The uneasy melding of cultures in Postville reflects a drama playing out across the Midwest and the South. Wherever there are jobs, there are immigrants. And meatpacking plants offer jobs.

But even in the context of rapid demographic change, Postville stands out.

It's unusual for immigrants from so many countries to find their way to such a small town. There are so many immigrants from the former Soviet Union that the kosher slaughterhouse posts its safety warnings in Russian -- along with English, Hebrew and Spanish.

Experts say it's also rare to see thriving Jewish communities in rural Iowa, much less ultra-Orthodox communities.

With several dozen Jewish families, virtually all of them adherents of the Lubavitch branch of Hasidism and many with six or eight children, Postville "is a very interesting little place," says Mark Grey, an anthropologist at the University of Northern Iowa who has studied the town.

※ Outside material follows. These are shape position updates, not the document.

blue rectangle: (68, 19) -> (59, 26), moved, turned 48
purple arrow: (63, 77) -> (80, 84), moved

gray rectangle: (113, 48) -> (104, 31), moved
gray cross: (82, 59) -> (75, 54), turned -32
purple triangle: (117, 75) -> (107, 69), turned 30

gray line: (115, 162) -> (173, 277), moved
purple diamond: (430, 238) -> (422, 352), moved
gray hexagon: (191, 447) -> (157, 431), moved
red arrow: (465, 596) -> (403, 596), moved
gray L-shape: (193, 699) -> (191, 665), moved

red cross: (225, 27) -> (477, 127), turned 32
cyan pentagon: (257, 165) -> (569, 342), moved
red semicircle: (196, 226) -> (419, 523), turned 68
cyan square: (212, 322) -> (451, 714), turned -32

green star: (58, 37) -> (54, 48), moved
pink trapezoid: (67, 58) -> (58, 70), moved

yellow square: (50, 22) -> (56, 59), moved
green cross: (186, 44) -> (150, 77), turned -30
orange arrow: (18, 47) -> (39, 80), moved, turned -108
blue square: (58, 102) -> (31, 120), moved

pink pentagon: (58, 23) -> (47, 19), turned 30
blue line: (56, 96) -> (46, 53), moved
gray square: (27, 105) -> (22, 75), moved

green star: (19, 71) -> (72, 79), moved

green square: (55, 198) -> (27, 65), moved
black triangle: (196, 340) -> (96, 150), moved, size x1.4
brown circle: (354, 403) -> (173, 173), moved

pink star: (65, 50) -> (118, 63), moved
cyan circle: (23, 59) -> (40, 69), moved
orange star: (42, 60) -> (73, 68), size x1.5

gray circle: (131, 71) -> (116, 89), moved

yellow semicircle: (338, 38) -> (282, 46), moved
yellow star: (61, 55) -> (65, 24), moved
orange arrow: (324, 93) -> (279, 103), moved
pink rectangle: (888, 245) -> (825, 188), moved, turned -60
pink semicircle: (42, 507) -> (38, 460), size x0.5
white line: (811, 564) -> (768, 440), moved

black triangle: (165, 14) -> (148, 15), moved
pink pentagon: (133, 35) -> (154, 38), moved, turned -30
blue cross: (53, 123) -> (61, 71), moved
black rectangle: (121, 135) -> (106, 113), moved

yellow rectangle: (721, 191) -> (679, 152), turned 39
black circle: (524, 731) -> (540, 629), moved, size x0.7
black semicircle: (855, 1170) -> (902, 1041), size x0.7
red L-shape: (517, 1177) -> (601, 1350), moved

Aaron Rubashkin, who bought the slaughterhouse to supply fresh meat to his kosher store in New York, never explained why he settled on Postville. His son Shalom, who helps run the plant, says only that "divine providence" must have guided him here.

When the slaughterhouse opened in 1990, the Rubashkins and the rabbis they hired commuted from large cities with established Jewish populations. That got wearying. So, a few years ago, they committed to Postville. They set up a synagogue. They converted a former hospital into a Jewish school. They bought homes.

The Jews were quickly pegged as snobbish because they wouldn't eat in the pizza joint (it wasn't kosher) or greet their neighbors warmly (among the Lubavitch, men don't shake hands with women and women don't shake hands with men). They were thought odd because all their little boys had long hair (by tradition, it can't be cut until age 3) and because all the women wore wigs (they cover their natural hair out of modesty).

There were cultural differences that have nothing to do with religion. These Jews were big-city bustlers, talking fast and taking a while to adapt to the slower pace of small-town life.

In time, many grew to love the measured tempo of Postville. Locals began to relax as well.

Community adjusts

The newspaper recruited a Jewish woman to write a regular column explaining Hasidic customs. Children of all religions started playing together.

Most important, the kosher plant, AgriProcessors, was boosting Postville's economy. The workers shopped in town, helping local merchants. The newcomers spurred development in a town that had long been stagnant.

"You could say the quality of life here has deteriorated if you liked a small, sleepy town," Mayor John Hyman says, "but there has been economic betterment."

Despite these gains, tension persists.

Spanish-speaking immigrants, many of whom live in a beat-up trailer park on the fringe of town, seem to have had the toughest time integrating into Postville society.

"They don't like Mexicans," concludes Santiago Flores, a 19-year-old immigrant who puts in 65 hours a week at AgriProcessors.

"The people here, they don't know how to live with people who are different," complains Navarro, the transplanted Californian.

Although overt acts of racism are rare, community leaders say most old-time Postvillians cope with the changes in their beloved town by staying aloof.

"A few of us, maybe 10 percent, intermingle and get along well," newspaper editor Sharon Drahn says. "The rest coexist."

Among the 10 percent is Hall Roberts.

"A lot of the older people in Postville, bless their souls, can't bear to see anyone [unfamiliar] in this community," Roberts says. "But I've been very excited by it."

The way he sees it, immigration is an old story, even in Postville.

"They've forgotten," he says, "that in the old days of this town, the Germans couldn't stand to see Norwegians here."